Malone makes a good living talking on the radio, but it’s the conversations he has outside the station that are life-changing. Just ask Destiny Kaznoch, Briana Miller and James Maher. All three will be graduating next spring from college, a path made available largely through Malone’s scholarships and his enthusiastic encouragement.
For these students, the money is important, but they’ll tell you Malone is the key to their success. He’s a welcome and vital part of the package.
RADIO PERSONALITY, MENTOR
Jimmy Malone is part of the top-rated Cleveland morning radio team Nolan, Malone and Kullik at Majic 105.7. From 5:30 to 10 each morning, Malone has free-ranging exchanges with co-hosts Mark Nolan and Chip Kullik, and show producer Tracey Carroll about local and national events, goofy people (his Knuckleheads in the News is a listener favorite), politics and favorite diners, to name a few.

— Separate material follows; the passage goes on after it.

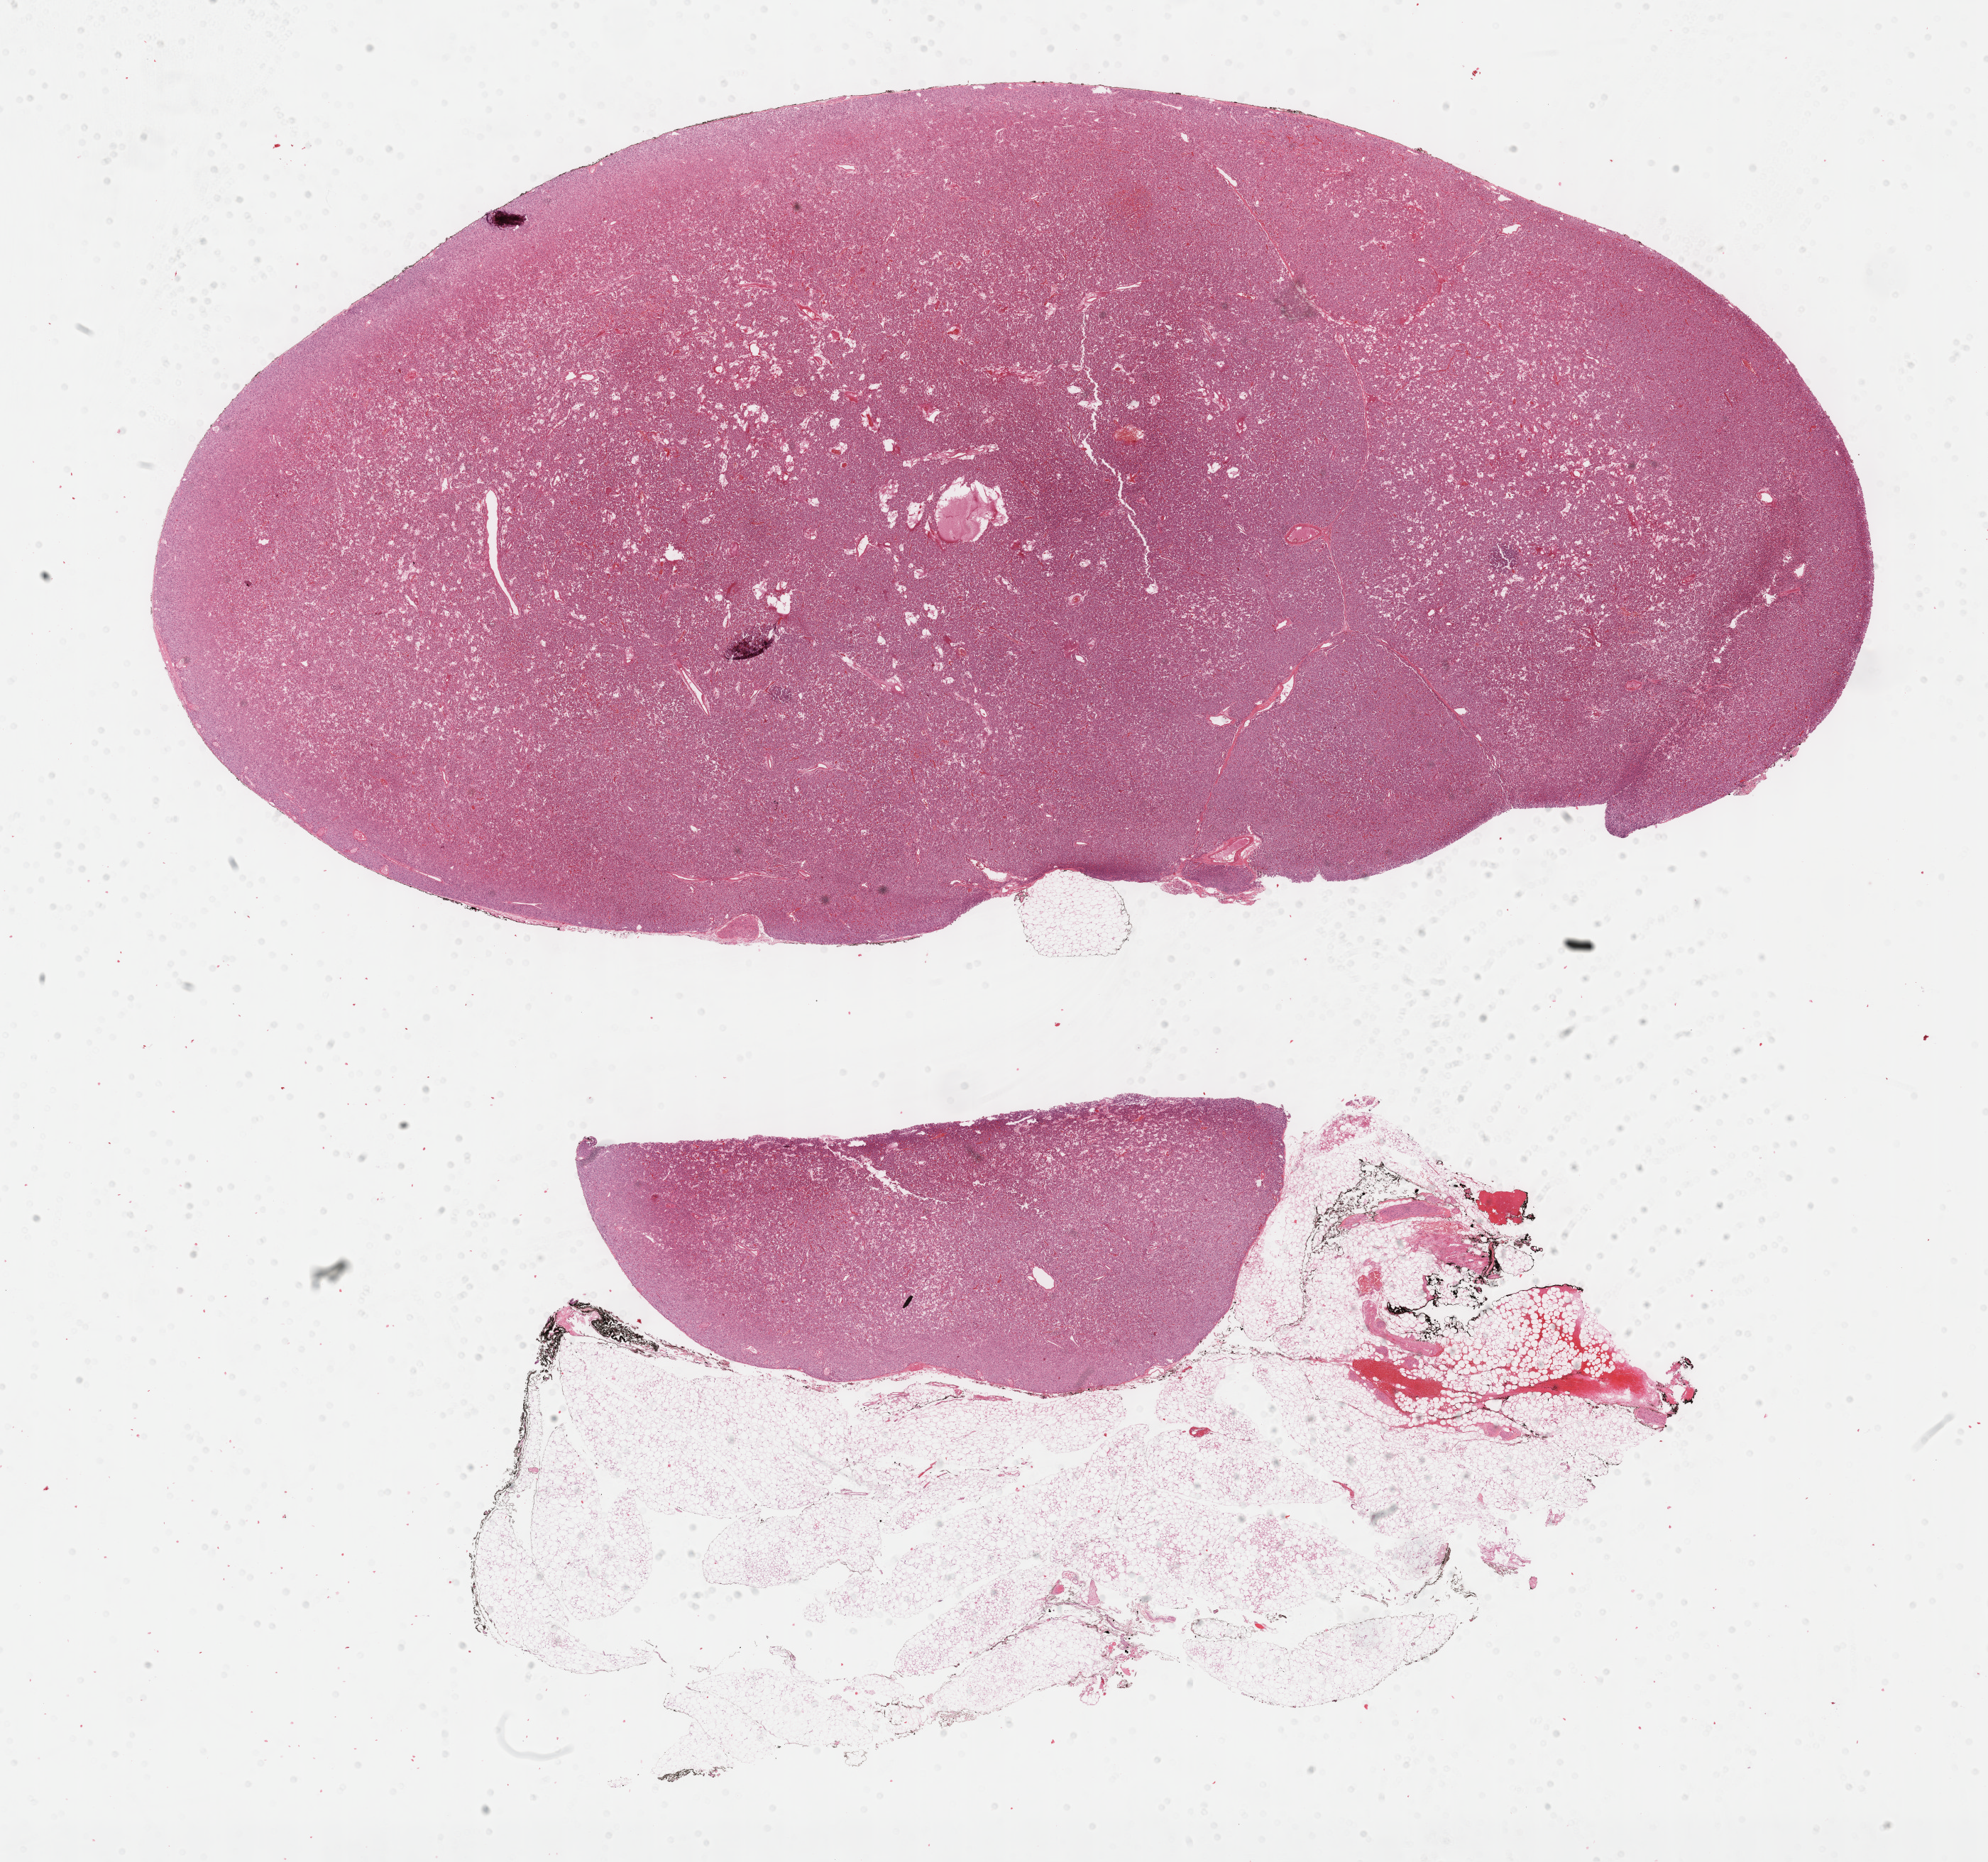
Digitized Hematoxylin and eosin (H&E) stained tissue section (whole slide) — shown as a low-resolution overview of the whole scanned area (about 22.7 x 21.2 mm). Formalin-fixed paraffin-embedded (FFPE) diagnostic section. Sample: primary tumour, retroperitoneum and peritoneum. Female, age 69 years at initial diagnosis.
Diagnosis: Extra-adrenal paraganglioma, NOS (retroperitoneum).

For someone who values education, Malone’s own was completed in fits and starts. Raised in the Glenville area of Cleveland, he attended Cleveland State University, Morehouse College and eventually Ohio University, where he graduated with a degree in interpersonal communications. He wanted to be a lawyer but quickly found other interests that didn’t involve law school.
Malone, 62, put those communication skills to use in clubs throughout the region as a standup comic. He caught the attention of popular Cleveland radio personality John Lanigan, who in 1985 asked him to do the Knuckleheads in the News skit for his WMJI show. Listeners loved it. He joined the station full time six years later.
Co-hosting a top radio show put Malone in contact with many of Northeast Ohio’s civic, sports and business leaders.